Set down exactly the lines below, starting at the one that contains "2 , x 1 x 3 |" and ending at the one that contains "3 , x 1 x 4 |", with both of those lines included and nothing else.

Page-level text extractions:
%%

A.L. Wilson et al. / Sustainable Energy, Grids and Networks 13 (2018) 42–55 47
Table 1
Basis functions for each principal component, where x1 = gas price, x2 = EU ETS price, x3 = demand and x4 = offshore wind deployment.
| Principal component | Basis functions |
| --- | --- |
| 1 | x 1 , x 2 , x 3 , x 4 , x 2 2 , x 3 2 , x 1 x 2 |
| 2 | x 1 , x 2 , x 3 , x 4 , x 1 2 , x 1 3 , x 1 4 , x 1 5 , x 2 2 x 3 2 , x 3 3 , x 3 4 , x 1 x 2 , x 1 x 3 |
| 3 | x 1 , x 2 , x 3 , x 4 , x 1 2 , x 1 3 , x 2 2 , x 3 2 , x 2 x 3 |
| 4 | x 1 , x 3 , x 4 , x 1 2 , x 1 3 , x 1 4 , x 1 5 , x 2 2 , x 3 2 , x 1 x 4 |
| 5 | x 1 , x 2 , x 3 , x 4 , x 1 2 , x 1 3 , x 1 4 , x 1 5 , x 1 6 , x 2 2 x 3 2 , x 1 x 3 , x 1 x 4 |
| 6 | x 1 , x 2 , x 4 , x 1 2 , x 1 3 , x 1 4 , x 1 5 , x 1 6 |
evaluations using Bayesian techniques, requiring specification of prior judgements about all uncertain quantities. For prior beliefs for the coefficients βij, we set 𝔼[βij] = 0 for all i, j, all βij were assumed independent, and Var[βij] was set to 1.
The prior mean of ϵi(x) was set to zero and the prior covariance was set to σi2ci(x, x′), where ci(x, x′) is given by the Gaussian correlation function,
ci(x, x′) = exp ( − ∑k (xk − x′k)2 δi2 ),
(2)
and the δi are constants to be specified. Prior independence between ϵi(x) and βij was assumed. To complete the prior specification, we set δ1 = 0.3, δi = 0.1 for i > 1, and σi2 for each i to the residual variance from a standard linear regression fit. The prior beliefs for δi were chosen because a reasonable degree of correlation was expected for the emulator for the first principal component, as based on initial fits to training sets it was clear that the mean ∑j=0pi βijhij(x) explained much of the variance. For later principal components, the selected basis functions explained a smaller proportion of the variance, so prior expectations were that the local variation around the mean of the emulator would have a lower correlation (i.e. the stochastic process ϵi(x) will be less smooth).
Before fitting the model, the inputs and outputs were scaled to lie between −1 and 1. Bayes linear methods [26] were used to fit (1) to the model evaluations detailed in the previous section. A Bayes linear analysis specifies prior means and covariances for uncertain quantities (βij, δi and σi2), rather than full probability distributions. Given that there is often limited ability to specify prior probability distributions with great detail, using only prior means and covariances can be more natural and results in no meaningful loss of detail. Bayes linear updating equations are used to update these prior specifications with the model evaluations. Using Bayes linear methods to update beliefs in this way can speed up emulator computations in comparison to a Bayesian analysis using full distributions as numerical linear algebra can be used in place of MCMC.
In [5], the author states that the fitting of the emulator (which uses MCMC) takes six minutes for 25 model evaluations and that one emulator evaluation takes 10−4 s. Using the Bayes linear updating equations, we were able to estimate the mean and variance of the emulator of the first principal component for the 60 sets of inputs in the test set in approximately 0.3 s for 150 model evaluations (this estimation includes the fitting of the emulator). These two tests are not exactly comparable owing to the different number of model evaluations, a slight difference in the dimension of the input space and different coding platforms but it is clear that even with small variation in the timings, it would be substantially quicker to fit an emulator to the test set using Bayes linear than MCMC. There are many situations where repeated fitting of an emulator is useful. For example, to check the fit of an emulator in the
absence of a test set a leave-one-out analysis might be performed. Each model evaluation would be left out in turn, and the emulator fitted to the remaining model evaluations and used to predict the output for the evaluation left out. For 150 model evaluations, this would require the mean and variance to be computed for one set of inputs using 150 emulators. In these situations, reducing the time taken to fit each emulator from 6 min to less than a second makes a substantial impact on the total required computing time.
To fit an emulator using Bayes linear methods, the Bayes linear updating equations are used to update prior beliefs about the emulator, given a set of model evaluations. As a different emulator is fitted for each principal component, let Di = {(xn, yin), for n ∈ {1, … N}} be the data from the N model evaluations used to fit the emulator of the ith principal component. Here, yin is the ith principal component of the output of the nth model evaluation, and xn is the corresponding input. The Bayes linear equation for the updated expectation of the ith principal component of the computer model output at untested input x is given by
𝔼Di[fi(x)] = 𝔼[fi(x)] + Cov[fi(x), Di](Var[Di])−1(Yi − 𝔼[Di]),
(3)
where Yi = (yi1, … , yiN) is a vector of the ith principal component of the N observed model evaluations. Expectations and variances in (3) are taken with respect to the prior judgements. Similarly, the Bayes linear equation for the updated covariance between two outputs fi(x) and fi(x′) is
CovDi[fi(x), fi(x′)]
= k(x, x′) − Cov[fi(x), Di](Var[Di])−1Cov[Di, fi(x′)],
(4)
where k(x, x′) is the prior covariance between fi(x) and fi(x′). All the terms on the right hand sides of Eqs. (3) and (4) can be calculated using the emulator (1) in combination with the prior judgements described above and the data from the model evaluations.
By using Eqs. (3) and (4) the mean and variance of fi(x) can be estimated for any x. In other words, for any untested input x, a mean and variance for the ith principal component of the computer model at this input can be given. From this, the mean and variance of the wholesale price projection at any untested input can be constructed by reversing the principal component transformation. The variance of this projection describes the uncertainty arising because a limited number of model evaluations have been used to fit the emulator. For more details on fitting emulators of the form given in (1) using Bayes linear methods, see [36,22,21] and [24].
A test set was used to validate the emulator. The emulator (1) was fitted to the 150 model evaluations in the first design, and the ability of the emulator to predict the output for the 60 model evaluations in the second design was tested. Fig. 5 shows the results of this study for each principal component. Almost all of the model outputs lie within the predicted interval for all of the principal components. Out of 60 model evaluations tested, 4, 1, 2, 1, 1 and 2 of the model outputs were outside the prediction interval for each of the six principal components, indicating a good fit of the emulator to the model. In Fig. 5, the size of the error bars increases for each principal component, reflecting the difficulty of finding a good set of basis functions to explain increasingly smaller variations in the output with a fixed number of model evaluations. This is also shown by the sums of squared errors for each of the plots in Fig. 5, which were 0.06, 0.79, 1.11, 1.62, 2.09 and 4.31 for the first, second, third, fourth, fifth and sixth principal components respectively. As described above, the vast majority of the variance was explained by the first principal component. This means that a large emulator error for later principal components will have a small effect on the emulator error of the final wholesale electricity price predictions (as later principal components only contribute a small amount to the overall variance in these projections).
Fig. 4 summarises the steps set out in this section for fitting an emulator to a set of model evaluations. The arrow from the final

%%

Response to the exercise:
| 2 | x 1 , x 2 , x 3 , x 4 , x 1 2 , x 1 3 , x 1 4 , x 1 5 , x 2 2 x 3 2 , x 3 3 , x 3 4 , x 1 x 2 , x 1 x 3 |
| 3 | x 1 , x 2 , x 3 , x 4 , x 1 2 , x 1 3 , x 2 2 , x 3 2 , x 2 x 3 |
| 4 | x 1 , x 3 , x 4 , x 1 2 , x 1 3 , x 1 4 , x 1 5 , x 2 2 , x 3 2 , x 1 x 4 |
| 5 | x 1 , x 2 , x 3 , x 4 , x 1 2 , x 1 3 , x 1 4 , x 1 5 , x 1 6 , x 2 2 x 3 2 , x 1 x 3 , x 1 x 4 |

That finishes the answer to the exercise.